Seine Erregung wird über die ganze Welt verbreitet und es findet jede erdenkliche Antwort, doch nicht das Containment einer Beziehung, keinen menschlichen Körper, sondern nur einen kalten Computer, der das Kind nicht umarmen kann. Aus der unbeschränkten Erregung wird Angst. Diese Angst ist verstörend, und um sie nicht spüren zu müssen, muss der Körper desensibilisiert werden. Aus diesem Grund haben wir es heute mit so vielen Angststörungen (wie Panikattacken7, PTBS etc.) zu tun, mit Schwierigkeiten, Bindungen einzugehen, mit Pathologien im Zusammenhang mit der virtuellen Welt, mit körperbezogener Desensibilisierung. Unsere PatientInnen, besonders die Jüngsten unter ihnen (wie jeder weiß, der mit Jugendlichen oder jungen Paaren arbeitet) sagen Dinge zu uns wie: »Ich hatte das erste Mal mit einem Jungen Sex, doch ich habe nichts dabei gefühlt«, »Online in einem Chat fühle ich mich frei, aber ich weiß nicht, worüber ich mit meiner Freundin reden soll«, »Niemand interessiert mich so wirklich« oder »In unseren Flitterwochen hat mir mein Ehemann gesagt, dass er schon lange mit einer anderen Frau zusammen ist.« Es treten Formen des Unwohlseins auf, die mit einer Gefühllosigkeit des Körpers im Zusammenhang stehen, wie sie in der Beziehung auftritt.

Die TherapeutIn reagiert darauf, indem sie den physiologischen Prozess des Kontaktes (das Es der Situation, wie Robine (2006a) es ausdrückt) fördert: »Atmen Sie und fühlen Sie, was an der Grenze passiert«. Außerdem unterstützt sie den Hintergrund des Erlebens: Sie findet heraus, wie (durch welche Kontaktmodalität) die PatientIn die Gestalt (oder das Problem) aufrechterhält.

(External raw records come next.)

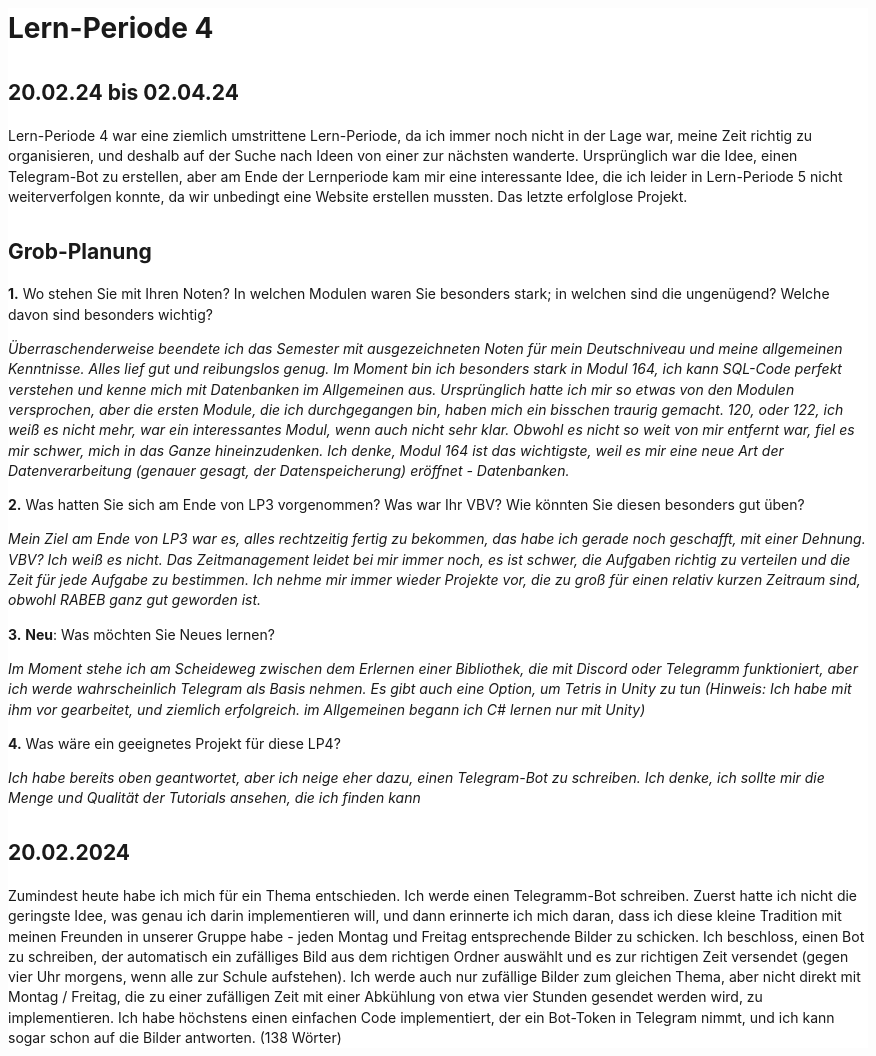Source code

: # Lern-Periode 4
## 20.02.24 bis 02.04.24

Lern-Periode 4 war eine ziemlich umstrittene Lern-Periode, da ich immer noch nicht in der Lage war, meine Zeit richtig zu organisieren, und deshalb auf der Suche nach Ideen von einer zur nächsten wanderte. Ursprünglich war die Idee, einen Telegram-Bot zu erstellen, aber am Ende der Lernperiode kam mir eine interessante Idee, die ich leider in Lern-Periode 5 nicht weiterverfolgen konnte, da wir unbedingt eine Website erstellen mussten. Das letzte erfolglose Projekt.

## Grob-Planung

**1.** Wo stehen Sie mit Ihren Noten? In welchen Modulen waren Sie besonders stark; in welchen sind die ungenügend? Welche davon sind besonders wichtig?

*Überraschenderweise beendete ich das Semester mit ausgezeichneten Noten für mein Deutschniveau und meine allgemeinen Kenntnisse. Alles lief gut und reibungslos genug. Im Moment bin ich besonders stark in Modul 164, ich kann SQL-Code perfekt verstehen und kenne mich mit Datenbanken im Allgemeinen aus. Ursprünglich hatte ich mir so etwas von den Modulen versprochen, aber die ersten Module, die ich durchgegangen bin, haben mich ein bisschen traurig gemacht. 120, oder 122, ich weiß es nicht mehr, war ein interessantes Modul, wenn auch nicht sehr klar. Obwohl es nicht so weit von mir entfernt war, fiel es mir schwer, mich in das Ganze hineinzudenken. Ich denke, Modul 164 ist das wichtigste, weil es mir eine neue Art der Datenverarbeitung (genauer gesagt, der Datenspeicherung) eröffnet - Datenbanken.*


**2.** Was hatten Sie sich am Ende von LP3 vorgenommen? Was war Ihr VBV? Wie könnten Sie diesen besonders gut üben?

*Mein Ziel am Ende von LP3 war es, alles rechtzeitig fertig zu bekommen, das habe ich gerade noch geschafft, mit einer Dehnung. VBV? Ich weiß es nicht. Das Zeitmanagement leidet bei mir immer noch, es ist schwer, die Aufgaben richtig zu verteilen und die Zeit für jede Aufgabe zu bestimmen. Ich nehme mir immer wieder Projekte vor, die zu groß für einen relativ kurzen Zeitraum sind, obwohl RABEB ganz gut geworden ist.*


**3.** **Neu**: Was möchten Sie Neues lernen?

*Im Moment stehe ich am Scheideweg zwischen dem Erlernen einer Bibliothek, die mit Discord oder Telegramm funktioniert, aber ich werde wahrscheinlich Telegram als Basis nehmen. Es gibt auch eine Option, um Tetris in Unity zu tun (Hinweis: Ich habe mit ihm vor gearbeitet, und ziemlich erfolgreich. im Allgemeinen begann ich С# lernen nur mit Unity)*


**4.** Was wäre ein geeignetes Projekt für diese LP4?

*Ich habe bereits oben geantwortet, aber ich neige eher dazu, einen Telegram-Bot zu schreiben. Ich denke, ich sollte mir die Menge und Qualität der Tutorials ansehen, die ich finden kann*

## 20.02.2024
Zumindest heute habe ich mich für ein Thema entschieden. Ich werde einen Telegramm-Bot schreiben. Zuerst hatte ich nicht die geringste Idee, was genau ich darin implementieren will, und dann erinnerte ich mich daran, dass ich diese kleine Tradition mit meinen Freunden in unserer Gruppe habe - jeden Montag und Freitag entsprechende Bilder zu schicken. Ich beschloss, einen Bot zu schreiben, der automatisch ein zufälliges Bild aus dem richtigen Ordner auswählt und es zur richtigen Zeit versendet (gegen vier Uhr morgens, wenn alle zur Schule aufstehen). Ich werde auch nur zufällige Bilder zum gleichen Thema, aber nicht direkt mit Montag / Freitag, die zu einer zufälligen Zeit mit einer Abkühlung von etwa vier Stunden gesendet werden wird, zu implementieren.
Ich habe höchstens einen einfachen Code implementiert, der ein Bot-Token in Telegram nimmt, und ich kann sogar schon auf die Bilder antworten. (138 Wörter)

Mit anderen Worten: Die TherapeutIn konzentriert sich nun auf die Unterstützung des Kontaktprozesses, und zwar an dem Punkt, wo sie einst ihre Aufmerksamkeit auf die Unterstützung einer egoistischen Individualität richten musste, damit sie sich gegen andere Individualitäten durchsetzen konnte. Man könnte es auch so ausdrücken: Wenn gesund zu sein früher implizierte, herauszufinden, warum jemand gewinnt und siegreich aus dem Lebenskampf hervorgeht, so bedeutet es heute, die Wärme in intimen Beziehungen und die emotionale und körperliche Reaktion auf den/die Andere(n) zu erleben. In Gruppen unterstützt die TherapeutIn jene harmonische Selbstregulierung, die beim (Er)Leben eines horizontalen (gleichwertigen) Kontexts entsteht, in dem man atmen und sich gegenseitig Unterstützung bieten kann.